Griekse socialisten winnen verkiezingen (en)
Greece's socialists have won a strong parliamentary majority over the governing conservatives, according to exit polls from Sunday's (4 October) general election in the country.
The centre-left Panhellenic Socialist Movement, or Pasok, of leader George Papandreou, is leading according to the polls, with 43 percent of the vote, giving the party 159 seats in the 300-seat chamber.
The centre-right New Democracy of Prime Minister Costas Karamanlis, which had called a snap election only two years after his 2007 election win, had hoped to give a boost to his faltering government with its one-seat majority.
His gamble did not pay off, however, with his conservatives gaining the support of just 34 percent of voters, translating into 94 seats.
"We stand here united before the great responsibility which we undertake," Mr Papandreou told thousands of his supporters at a rally in Athens after the results became clear.
"I know very well the great potential of this country. Potential that is being drowned by corruption, favouritism, lawlessness and waste. Potential that we will set free," he said.
Mr Karamanlis' party had been hit by a series of corruption scandals, the economic crisis and was widely viewed as having badly handled a series of natural disasters.
Moreover, the election offered a clear choice between Pasok and New Democracy.
The former promised a €3 billion stimulus package that would include above-inflation wage and pension increases, higher taxes for the wealthy and a review of the privatisation of flag carrier Olympic Airlines and the sale of the government's stake in OTE, the telecoms firm.
Meanwhile New Democracy campaigned on promises of wage and pension freezes for government employees and further austerity and cutting of social programmes in order to tackle the country's deficit, already twice the European Union's allowed maximum of three percent of GDP.
Mr Papandreou, whose father and grandfather had both been prime minister, was born in the United States while the country was under military rule, and has been mocked for the errors in his spoken Greek.
Despite the convincing victory, recent polls have shown that as many as nine out of 10 Greeks do not trust either party, and abstentions were also high amongst the young, who analysts worry are turning their back on parliamentary politics.
Last December, the country was rocked by violent youth riots that lasted three weeks in what was described at the time as the worst unrest to hit Greece since the restoration of democracy in 1974.
The far-left Syriza coalition saw a decline in its support from five percent in 2007, giving it 14 seats, to 4.4 percent and 12 seats on Sunday.

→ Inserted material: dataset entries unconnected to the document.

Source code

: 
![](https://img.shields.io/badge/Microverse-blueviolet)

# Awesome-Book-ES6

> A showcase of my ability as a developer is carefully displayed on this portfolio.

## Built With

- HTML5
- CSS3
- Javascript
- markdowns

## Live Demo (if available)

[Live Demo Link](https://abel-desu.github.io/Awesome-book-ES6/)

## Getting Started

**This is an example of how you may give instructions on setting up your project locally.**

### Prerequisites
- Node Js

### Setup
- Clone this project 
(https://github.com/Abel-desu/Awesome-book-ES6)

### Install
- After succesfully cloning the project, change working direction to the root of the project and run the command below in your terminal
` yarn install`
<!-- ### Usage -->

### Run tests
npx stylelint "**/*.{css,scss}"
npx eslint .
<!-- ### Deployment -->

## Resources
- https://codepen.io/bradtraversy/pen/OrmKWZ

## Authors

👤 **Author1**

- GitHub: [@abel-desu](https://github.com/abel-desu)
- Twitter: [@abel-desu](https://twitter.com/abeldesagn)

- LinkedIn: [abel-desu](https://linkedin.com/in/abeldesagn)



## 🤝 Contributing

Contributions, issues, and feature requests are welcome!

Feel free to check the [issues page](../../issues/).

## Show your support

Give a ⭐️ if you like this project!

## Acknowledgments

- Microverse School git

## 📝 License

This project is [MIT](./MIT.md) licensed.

The Communists remain the third largest party in the assembly, but they too saw a drop since the last election, clocking in at 7.3 percent and 20 seats, down from 8.2 percent and 22 seats.
The far-right however sharply increased their support, with the Popular Orthodox Rally (Laos) climbing from 3.8 percent and ten seats 5.5 percent and 15 members in the house.
The Ecological Greens, who had said ahead of the election that they were willing to work with either the socialists or the conservatives did not manage to achieve the surge in backing they had been hoping for and failed to make it into the parliament, winning 2.4 percent, just shy of Greek democracy's three-percent threshold.